Check each line of the records below and collect those holding "mellan".

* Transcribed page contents

########################################

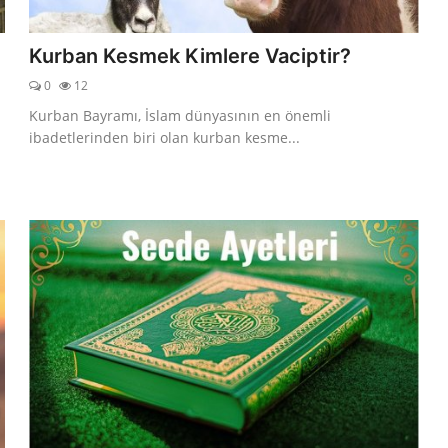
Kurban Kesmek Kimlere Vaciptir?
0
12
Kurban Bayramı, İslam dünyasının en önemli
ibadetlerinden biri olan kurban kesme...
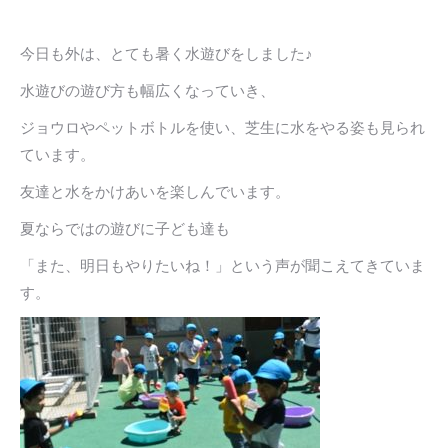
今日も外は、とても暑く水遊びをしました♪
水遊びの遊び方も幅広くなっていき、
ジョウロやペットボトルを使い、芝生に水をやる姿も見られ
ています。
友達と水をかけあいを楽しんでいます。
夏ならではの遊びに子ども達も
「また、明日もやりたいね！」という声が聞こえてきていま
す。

########################################

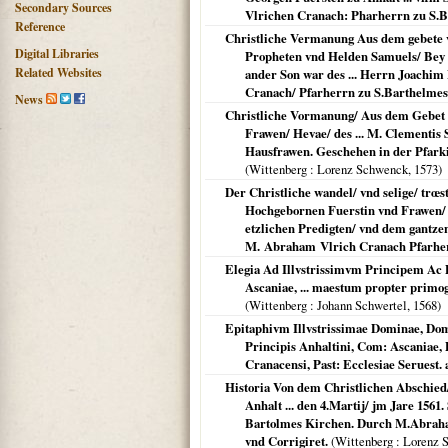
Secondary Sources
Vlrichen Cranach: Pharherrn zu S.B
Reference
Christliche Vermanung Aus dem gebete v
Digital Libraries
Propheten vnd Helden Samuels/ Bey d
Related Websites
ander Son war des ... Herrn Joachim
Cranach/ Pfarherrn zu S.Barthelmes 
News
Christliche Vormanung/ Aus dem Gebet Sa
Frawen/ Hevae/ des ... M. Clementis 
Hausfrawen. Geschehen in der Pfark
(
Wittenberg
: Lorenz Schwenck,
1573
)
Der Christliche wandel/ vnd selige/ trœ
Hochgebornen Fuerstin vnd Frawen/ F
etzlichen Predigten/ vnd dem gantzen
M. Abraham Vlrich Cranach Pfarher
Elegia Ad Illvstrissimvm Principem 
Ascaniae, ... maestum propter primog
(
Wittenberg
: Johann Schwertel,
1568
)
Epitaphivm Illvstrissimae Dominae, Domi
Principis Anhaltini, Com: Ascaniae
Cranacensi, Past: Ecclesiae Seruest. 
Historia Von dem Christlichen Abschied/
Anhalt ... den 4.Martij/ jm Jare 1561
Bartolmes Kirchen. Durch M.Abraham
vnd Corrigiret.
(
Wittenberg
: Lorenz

########################################

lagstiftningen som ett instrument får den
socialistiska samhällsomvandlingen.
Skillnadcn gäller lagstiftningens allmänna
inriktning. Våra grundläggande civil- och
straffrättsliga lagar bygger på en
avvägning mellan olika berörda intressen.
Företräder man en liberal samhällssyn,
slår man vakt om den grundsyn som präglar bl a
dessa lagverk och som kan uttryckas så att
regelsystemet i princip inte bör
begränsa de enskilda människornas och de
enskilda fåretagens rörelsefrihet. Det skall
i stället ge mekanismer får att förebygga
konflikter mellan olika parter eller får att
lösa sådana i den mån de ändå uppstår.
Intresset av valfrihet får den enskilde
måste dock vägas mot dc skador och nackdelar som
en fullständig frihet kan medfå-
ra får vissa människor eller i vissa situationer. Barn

########################################

* ANSWER TO THIS PROBLEM
avvägning mellan olika berörda intressen.
konflikter mellan olika parter eller får att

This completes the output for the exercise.